▶ Exercise requirements
In your reply, reproduce every line of the data without any alteration.

▶ Excerpts from a dataset
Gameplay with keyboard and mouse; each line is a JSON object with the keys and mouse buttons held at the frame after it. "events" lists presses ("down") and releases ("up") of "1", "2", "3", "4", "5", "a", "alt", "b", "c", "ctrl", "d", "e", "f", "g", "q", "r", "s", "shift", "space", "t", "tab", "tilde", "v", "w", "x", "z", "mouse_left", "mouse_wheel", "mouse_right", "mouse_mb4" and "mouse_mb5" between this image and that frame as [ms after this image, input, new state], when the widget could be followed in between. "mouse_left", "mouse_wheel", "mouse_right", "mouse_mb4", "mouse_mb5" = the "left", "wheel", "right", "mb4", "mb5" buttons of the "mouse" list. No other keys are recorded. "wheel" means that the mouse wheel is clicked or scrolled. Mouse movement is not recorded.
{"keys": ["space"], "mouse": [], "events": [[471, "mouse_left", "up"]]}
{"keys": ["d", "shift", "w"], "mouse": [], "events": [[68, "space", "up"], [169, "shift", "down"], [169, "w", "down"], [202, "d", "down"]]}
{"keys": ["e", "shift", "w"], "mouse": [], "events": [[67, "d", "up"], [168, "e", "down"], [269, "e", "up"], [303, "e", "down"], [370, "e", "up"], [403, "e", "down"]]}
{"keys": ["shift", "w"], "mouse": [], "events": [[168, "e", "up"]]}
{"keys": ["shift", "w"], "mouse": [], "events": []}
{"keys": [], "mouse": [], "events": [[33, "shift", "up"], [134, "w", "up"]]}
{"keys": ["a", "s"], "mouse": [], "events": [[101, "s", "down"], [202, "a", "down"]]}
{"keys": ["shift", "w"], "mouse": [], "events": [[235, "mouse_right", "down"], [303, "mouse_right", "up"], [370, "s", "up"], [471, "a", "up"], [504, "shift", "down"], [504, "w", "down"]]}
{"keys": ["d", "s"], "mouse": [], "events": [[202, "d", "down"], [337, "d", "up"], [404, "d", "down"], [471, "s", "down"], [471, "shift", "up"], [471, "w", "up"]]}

▶ Expected output
Gameplay with keyboard and mouse; each line is a JSON object with the keys and mouse buttons held at the frame after it. "events" lists presses ("down") and releases ("up") of "1", "2", "3", "4", "5", "a", "alt", "b", "c", "ctrl", "d", "e", "f", "g", "q", "r", "s", "shift", "space", "t", "tab", "tilde", "v", "w", "x", "z", "mouse_left", "mouse_wheel", "mouse_right", "mouse_mb4" and "mouse_mb5" between this image and that frame as [ms after this image, input, new state], when the widget could be followed in between. "mouse_left", "mouse_wheel", "mouse_right", "mouse_mb4", "mouse_mb5" = the "left", "wheel", "right", "mb4", "mb5" buttons of the "mouse" list. No other keys are recorded. "wheel" means that the mouse wheel is clicked or scrolled. Mouse movement is not recorded.
{"keys": ["space"], "mouse": [], "events": [[471, "mouse_left", "up"]]}
{"keys": ["d", "shift", "w"], "mouse": [], "events": [[68, "space", "up"], [169, "shift", "down"], [169, "w", "down"], [202, "d", "down"]]}
{"keys": ["e", "shift", "w"], "mouse": [], "events": [[67, "d", "up"], [168, "e", "down"], [269, "e", "up"], [303, "e", "down"], [370, "e", "up"], [403, "e", "down"]]}
{"keys": ["shift", "w"], "mouse": [], "events": [[168, "e", "up"]]}
{"keys": ["shift", "w"], "mouse": [], "events": []}
{"keys": [], "mouse": [], "events": [[33, "shift", "up"], [134, "w", "up"]]}
{"keys": ["a", "s"], "mouse": [], "events": [[101, "s", "down"], [202, "a", "down"]]}
{"keys": ["shift", "w"], "mouse": [], "events": [[235, "mouse_right", "down"], [303, "mouse_right", "up"], [370, "s", "up"], [471, "a", "up"], [504, "shift", "down"], [504, "w", "down"]]}
{"keys": ["d", "s"], "mouse": [], "events": [[202, "d", "down"], [337, "d", "up"], [404, "d", "down"], [471, "s", "down"], [471, "shift", "up"], [471, "w", "up"]]}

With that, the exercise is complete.